### Actividades propuestas
**A.** Indique si cada afirmación concuerda con la reseña sobre el cine en Mumbai, respondiendo sí o no y citando textualmente las palabras que lo deciden: (i) Abbas Kiarostami realizó Shirin en 2008; (ii) las entradas se vendían con varias horas de anticipación; (iii) el autor eligió ver la comedia de los Hermanos Farrelly.
**B.** Cite textualmente, del listado, las líneas que van desde la que contiene "Rendered at 1654 by 1241 pixels." hasta la que contiene "picture [0, 0, 1654, 1241]", ambas incluidas.

### Fragmento seleccionado

▬▬▬▬▬▬▬▬▬▬

Reseñas
Cine en Mumbai
En el año 2008, el gran cineasta iraní Abbas Kiarostami realizó una película llamada Shirin, una fascinante sucesión de ciento quince rostros femeninos (entre ellos, el de Juliette Binoche y el de la bellísima actriz iraní Mahtab Keramati, busquen su imagen por Google para corroborar lo que digo sobre esta increíble mujer), cada una de ellas merecedora de los justos primeros planos que pueblan la película. La experiencia de ver Shirin solo es comparable en placer a la ofrecida por las mujeres de Estrasburgo registradas por la cámara de José Luis Guerín en varias secuencias de En La Ciudad de Sylvia (2007) Todas aquellas mujeres de Shirin se encontraban en una sala de cine viendo una película romántica que representaba una trágica historia de amor basada en una antigua leyenda persa, en un contraplano sabiamente negado a nuestros ojos y que irradiaba luz sobre las llorosas miradas femeninas presentes en la sala.
No fueron pocos los que decidieron plasmar la experiencia del cine visto en salas desentendiéndose de la película en sí, extendiendo el alcance de la mirada hacia todo aquello que involucraba la experiencia de encontrarse presente en una sala, observando detenidamente a su alrededor y describiendo los comportamientos del espectador durante la proyección de las películas. En un largo listado en el que podríamos incluir a Guillermo Cabrera Infante, Franz Kafka y Roberto Arlt, las crónicas de salas de cine representan un relato fascinante sobre la incidencia del séptimo arte en la vida de las personas, entendiendo al cine como el medio de manipulación de las emociones más fascinante que pueda existir.
Sin pretender estar a la altura de los observadores anteriormente mencionados, les ofrezco un relato personal sobre una reciente experiencia en una sala de cine de Mumbai, en un viaje realizado por India en marzo de este año.
Impresiones occidentales en una sala de cine de Mumbai
Intenté obtener una entrada mucho más temprano cuando pasé por enfrente de la sala de cine, al regresar de una larga caminata por una calurosa y agobiante Mumbai, pero me encontré con la negativa de los empleados de la boletería, quienes me explicaron que la venta de tickets se efectuaba minutos antes del comienzo de cada función. En cartelera anunciaban la última comedia de los Hermanos Farrelly, un tanque hollywoodense llamado Batalla Final: Los Ángeles y algo que, a juzgar por su afiche, se presentaba como una comedia romántica autóctona: Manu Weds Tanu. Sin dudarlo un segundo, opté por la película india.

▬▬▬▬▬▬▬▬▬▬

### Extracto de datos
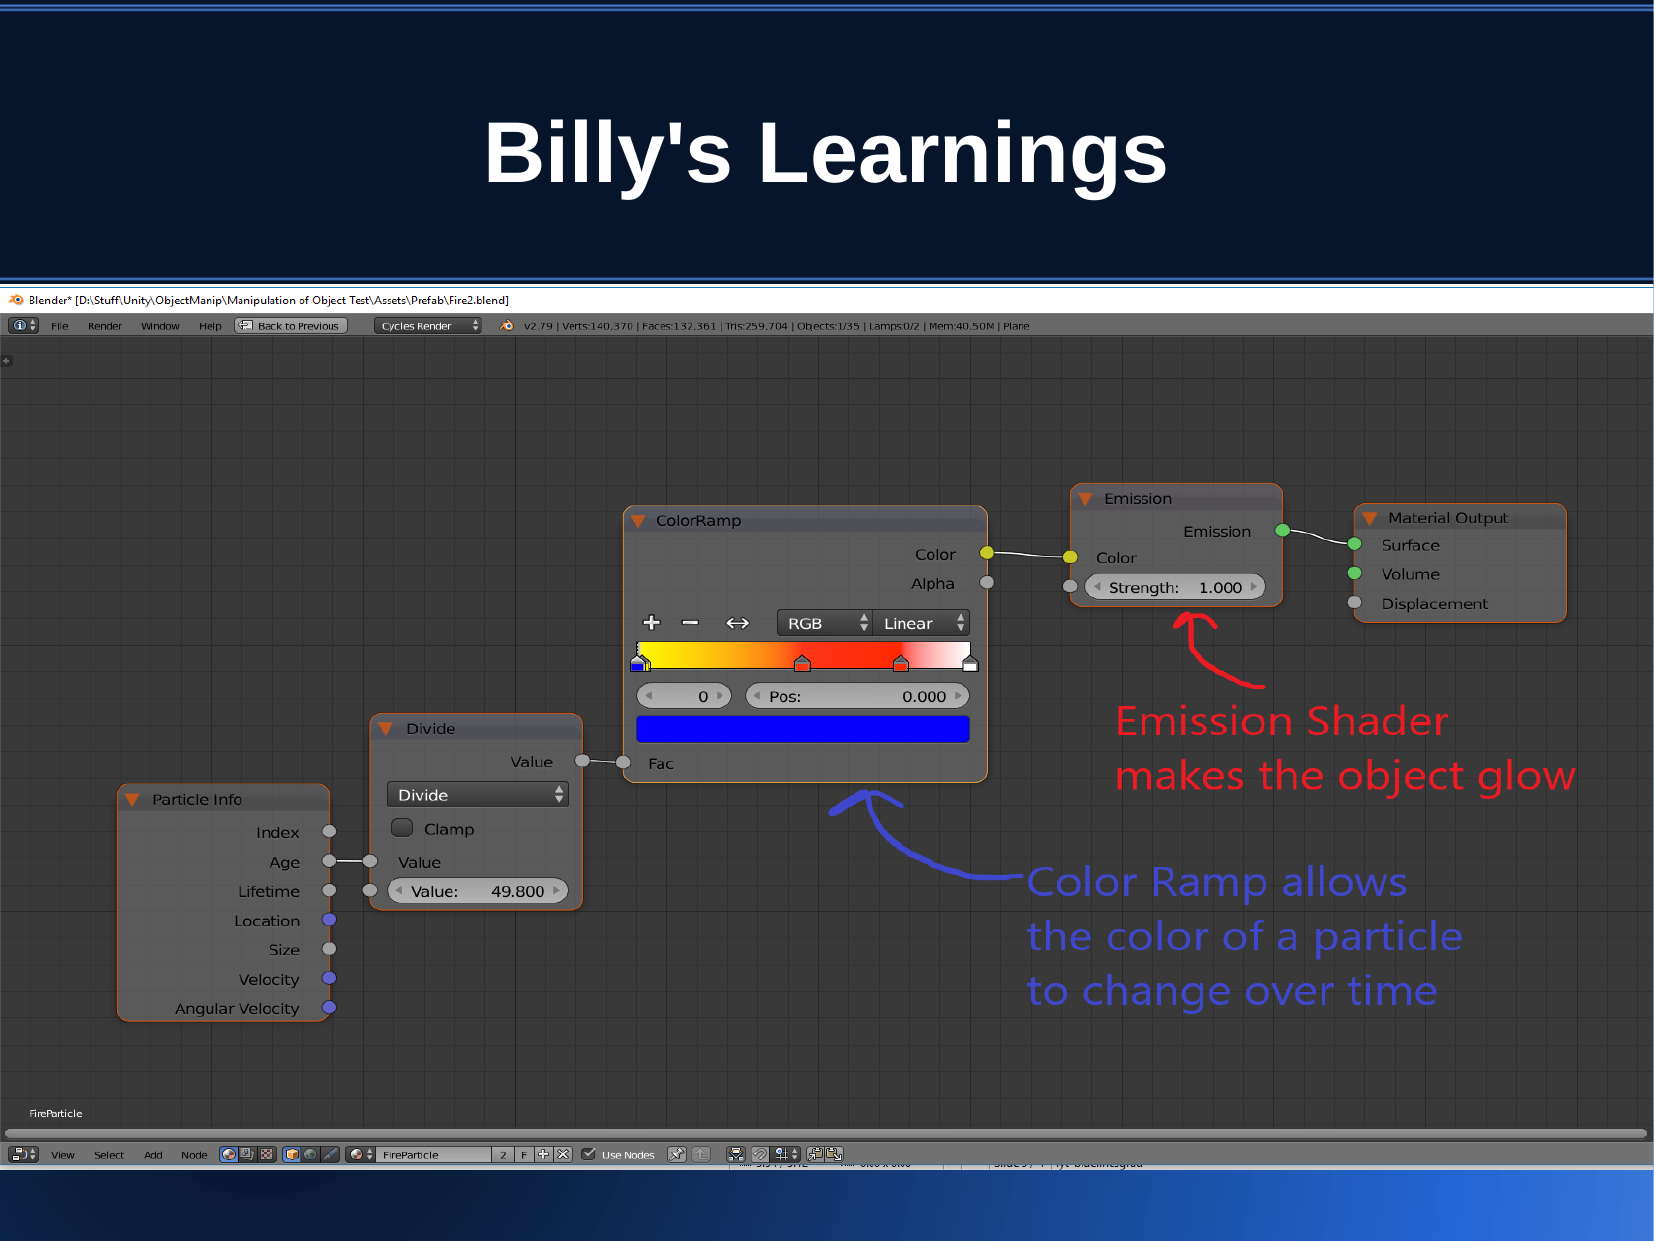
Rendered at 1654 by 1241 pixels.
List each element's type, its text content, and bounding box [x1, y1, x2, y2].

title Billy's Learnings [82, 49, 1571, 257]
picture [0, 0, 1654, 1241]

▬▬▬▬▬▬▬▬▬▬

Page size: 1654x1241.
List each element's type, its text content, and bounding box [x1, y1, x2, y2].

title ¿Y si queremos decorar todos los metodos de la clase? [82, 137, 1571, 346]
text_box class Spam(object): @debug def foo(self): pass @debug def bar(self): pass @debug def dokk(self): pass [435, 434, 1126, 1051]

▬▬▬▬▬▬▬▬▬▬

### Ejercicios resueltos
**A.**
(i) Sí: "En el año 2008, el gran cineasta iraní Abbas Kiarostami realizó una película llamada Shirin".
(ii) No: "la venta de tickets se efectuaba minutos antes del comienzo de cada función".
(iii) No: "Sin dudarlo un segundo, opté por la película india."

**B.**
Rendered at 1654 by 1241 pixels.
List each element's type, its text content, and bounding box [x1, y1, x2, y2].

title Billy's Learnings [82, 49, 1571, 257]
picture [0, 0, 1654, 1241]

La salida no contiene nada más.